About 25% of patients develop symptoms after an episode of enteritis (partially
after use of antibiotics). In these cases, a prolonged immune reaction is
currently discussed as pathogenetic. So far, this is mainly based on experiments
in the animal model.
IBS is widely regarded as a conglomeration of disorders with similar symptoms
but a different etiology ("trash can"). As with many other medical conditions,
there is a lot of speculation about causes, including in the field of
alternative medicine.
Treatment
The most important therapeutic measure is reassuring the patient that he has no
fatal or otherwise threatening disease, as this is the major concern of patients
seeking medical help. Dependent on symptoms, treatment can consist of dietary
advice, stool softeners and laxatives in constipation-predominant, and
antidiarrheals (loperamide) in diarrhea-predominant IBS. The use of
antispasmodic drugs (e.g. anticholinergics such as hyoscine) is not encouraged
as the therapeutic benefit over placebo is hardly proven. Newer drugs include
alosetron and tegaserod, both of which are heavily advertised but appear to have
only a limited effect with the risk of side-effects.
As there appears to be a psychological component to IBS, psychotherapy is
occasionally advised. Though not specifically indicated for IBS, the use of
antidepressant drugs (e.g. amitriptyline in a low dosage or an SSRI) to treat
the symptoms is common and has positive effects for some patients.
Diet
There are a number of diet changes a person with IBS can make to relieve stress
on the intestines to lessen pain, discomfort and attacks. Common recommendations
usually include having soluble fibre, soy products, fresh fruit and vegetables,
and eating regular small amounts should lessen the symptoms of IBS. Food and
beverages to be avoided or minimised include red meat, oily or fatty (and fried)

● Provided data:
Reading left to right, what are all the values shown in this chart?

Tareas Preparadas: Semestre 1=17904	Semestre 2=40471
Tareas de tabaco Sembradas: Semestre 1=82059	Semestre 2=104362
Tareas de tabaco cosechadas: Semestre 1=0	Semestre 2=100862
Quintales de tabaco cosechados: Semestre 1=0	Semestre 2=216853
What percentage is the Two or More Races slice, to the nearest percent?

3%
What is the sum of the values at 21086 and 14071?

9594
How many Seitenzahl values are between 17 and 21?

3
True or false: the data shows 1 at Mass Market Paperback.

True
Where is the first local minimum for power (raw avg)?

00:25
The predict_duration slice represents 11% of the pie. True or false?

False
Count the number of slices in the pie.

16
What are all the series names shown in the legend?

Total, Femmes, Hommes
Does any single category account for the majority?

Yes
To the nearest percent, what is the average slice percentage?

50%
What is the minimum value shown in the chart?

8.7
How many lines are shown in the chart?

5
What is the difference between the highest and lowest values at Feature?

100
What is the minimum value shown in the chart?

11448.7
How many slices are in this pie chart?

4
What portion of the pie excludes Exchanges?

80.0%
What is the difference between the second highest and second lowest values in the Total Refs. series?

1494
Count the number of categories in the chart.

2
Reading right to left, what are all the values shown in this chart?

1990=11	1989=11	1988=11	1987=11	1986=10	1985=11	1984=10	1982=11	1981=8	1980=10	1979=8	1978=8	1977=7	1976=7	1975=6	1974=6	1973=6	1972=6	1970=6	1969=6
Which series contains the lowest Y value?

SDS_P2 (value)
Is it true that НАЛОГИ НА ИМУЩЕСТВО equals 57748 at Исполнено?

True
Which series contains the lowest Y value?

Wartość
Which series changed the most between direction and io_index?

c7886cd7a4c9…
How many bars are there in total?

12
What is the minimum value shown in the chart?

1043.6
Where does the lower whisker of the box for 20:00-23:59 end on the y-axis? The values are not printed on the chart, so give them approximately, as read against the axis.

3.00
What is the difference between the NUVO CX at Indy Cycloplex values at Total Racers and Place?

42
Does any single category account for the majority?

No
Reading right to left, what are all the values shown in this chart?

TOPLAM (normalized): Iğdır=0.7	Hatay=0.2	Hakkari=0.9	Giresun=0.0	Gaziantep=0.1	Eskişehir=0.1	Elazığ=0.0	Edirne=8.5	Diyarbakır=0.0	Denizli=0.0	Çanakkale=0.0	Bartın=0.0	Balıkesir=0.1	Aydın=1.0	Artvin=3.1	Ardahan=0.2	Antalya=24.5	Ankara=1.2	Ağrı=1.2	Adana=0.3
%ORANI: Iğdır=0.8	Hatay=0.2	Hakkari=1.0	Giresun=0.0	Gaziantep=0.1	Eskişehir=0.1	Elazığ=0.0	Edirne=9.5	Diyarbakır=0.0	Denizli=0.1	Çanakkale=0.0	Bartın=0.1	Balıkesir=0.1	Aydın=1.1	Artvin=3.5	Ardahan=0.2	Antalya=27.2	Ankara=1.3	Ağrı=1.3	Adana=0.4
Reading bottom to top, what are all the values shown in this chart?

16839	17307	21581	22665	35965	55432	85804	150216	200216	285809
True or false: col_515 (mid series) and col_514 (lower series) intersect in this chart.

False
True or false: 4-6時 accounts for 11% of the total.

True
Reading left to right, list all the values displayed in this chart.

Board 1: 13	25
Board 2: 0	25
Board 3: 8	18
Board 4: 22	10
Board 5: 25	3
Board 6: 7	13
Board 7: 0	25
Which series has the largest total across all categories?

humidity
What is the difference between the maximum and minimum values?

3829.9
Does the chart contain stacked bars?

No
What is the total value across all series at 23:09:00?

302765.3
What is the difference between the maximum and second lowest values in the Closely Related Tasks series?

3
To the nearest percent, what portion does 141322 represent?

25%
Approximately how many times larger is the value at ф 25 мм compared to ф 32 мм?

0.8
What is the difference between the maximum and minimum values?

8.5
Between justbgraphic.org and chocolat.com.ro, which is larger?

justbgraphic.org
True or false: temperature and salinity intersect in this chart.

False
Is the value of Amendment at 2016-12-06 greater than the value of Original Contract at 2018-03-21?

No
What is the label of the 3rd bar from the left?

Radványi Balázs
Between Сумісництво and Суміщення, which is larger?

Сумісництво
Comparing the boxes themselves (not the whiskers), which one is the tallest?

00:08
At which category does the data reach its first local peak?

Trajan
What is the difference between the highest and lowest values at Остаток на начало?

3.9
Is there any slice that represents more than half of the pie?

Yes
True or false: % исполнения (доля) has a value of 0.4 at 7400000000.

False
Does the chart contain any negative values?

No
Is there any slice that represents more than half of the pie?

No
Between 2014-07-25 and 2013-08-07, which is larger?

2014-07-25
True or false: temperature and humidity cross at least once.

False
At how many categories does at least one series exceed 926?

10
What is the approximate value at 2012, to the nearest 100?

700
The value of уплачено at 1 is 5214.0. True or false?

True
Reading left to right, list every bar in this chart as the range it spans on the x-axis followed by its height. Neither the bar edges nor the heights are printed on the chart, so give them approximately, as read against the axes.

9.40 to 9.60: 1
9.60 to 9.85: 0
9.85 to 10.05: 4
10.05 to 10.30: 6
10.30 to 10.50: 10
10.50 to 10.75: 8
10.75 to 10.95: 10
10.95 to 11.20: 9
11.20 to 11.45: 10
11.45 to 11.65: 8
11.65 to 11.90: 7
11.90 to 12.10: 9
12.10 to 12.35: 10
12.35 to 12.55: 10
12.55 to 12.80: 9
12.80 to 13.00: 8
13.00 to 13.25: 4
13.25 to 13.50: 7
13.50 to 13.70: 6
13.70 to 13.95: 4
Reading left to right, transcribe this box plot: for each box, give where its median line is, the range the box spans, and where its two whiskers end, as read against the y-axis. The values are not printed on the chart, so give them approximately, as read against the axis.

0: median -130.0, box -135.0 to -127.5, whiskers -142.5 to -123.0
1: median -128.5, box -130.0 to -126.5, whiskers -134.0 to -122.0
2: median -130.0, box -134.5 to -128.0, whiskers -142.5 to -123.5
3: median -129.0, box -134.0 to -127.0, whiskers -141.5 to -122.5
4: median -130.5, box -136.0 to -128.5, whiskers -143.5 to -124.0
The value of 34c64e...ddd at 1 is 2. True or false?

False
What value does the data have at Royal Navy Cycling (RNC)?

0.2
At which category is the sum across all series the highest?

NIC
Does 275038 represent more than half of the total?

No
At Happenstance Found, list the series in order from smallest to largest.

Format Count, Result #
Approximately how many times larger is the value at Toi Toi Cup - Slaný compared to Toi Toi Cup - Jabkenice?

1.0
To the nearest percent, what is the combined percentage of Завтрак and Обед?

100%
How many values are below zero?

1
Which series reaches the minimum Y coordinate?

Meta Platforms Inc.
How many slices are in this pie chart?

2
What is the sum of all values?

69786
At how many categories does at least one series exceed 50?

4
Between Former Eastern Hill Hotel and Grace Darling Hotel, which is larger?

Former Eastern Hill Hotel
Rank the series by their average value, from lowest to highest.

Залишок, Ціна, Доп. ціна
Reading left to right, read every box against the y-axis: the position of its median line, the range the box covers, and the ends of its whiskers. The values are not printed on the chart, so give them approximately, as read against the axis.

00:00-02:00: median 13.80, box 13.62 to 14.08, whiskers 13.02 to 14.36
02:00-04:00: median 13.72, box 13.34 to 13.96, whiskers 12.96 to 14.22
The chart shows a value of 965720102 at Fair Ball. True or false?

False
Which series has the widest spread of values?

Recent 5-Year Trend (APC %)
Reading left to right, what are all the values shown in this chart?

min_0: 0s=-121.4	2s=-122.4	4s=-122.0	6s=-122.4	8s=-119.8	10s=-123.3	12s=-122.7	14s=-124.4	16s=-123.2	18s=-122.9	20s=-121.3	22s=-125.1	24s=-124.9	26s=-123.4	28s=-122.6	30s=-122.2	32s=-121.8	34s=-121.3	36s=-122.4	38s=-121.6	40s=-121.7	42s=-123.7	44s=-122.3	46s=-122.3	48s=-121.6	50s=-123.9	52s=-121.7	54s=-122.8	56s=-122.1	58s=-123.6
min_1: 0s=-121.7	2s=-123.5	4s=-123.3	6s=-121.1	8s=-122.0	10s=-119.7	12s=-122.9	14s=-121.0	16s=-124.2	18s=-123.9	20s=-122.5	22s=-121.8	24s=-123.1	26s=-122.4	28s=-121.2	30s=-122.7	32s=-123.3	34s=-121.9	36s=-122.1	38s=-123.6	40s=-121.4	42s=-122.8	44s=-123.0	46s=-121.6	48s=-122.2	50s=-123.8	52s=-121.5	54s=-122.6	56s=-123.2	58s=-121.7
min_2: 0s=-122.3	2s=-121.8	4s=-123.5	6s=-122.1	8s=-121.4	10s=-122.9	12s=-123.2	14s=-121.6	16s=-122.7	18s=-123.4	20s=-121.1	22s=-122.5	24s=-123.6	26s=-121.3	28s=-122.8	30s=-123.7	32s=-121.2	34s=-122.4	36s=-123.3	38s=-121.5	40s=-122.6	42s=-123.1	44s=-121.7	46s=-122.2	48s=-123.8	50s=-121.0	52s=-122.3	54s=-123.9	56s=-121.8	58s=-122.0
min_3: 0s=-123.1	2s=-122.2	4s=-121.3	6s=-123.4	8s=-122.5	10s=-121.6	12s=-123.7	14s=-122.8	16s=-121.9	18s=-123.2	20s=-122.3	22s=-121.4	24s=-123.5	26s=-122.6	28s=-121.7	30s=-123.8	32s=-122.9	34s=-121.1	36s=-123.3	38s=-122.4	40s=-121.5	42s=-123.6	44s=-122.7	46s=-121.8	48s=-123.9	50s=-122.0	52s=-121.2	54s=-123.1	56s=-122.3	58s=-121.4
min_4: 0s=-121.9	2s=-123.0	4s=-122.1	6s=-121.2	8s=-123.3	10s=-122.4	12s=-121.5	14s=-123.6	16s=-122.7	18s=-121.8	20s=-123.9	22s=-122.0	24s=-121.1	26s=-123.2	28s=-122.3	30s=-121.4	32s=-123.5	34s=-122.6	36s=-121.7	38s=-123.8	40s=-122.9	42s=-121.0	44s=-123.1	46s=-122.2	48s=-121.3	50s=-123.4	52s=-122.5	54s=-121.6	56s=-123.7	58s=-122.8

● Exercise requirements: Extend the passage on irritable bowel syndrome, picking up right after its final words.

● Answer for the task:
products, dairy (especially when lactose intolerance is suspected), solid
chocolate, coffee (regular and decaffeinated), alcohol, carbonated beverages (especialy
those also containing sorbitol) and artificial sweeteners (Van Vorous 2000).
Some are more difficult to digest, while others increase colonic contractions,
which may be painful.
Epidemiology
Point prevalence is 10 - 20% of the general population of Western countries with
a much higher lifetime prevalence. Prevalence is similar in India, Japan and
China. IBS is less common in Thailand and rural South African areas. In Western
countries, but not in India or Sri Lanka, females have a greater risk to develop
IBS.
Of the persons who have symptoms of IBS, only a proportion seeks medical help.
However, there is not yet a predictor known for who will seek medical help and
who will not.
Prognosis
IBS is not fatal nor is linked to the development of other serious bowel
diseases. However, due to the chronic pain, discomfort, and other symptoms, work
absenteeism, social phobias and other negative quality-of-life effects can be
common in more serious cases. Individuals lucky enough to find a successful
treatment for their symptoms can lead normal lives.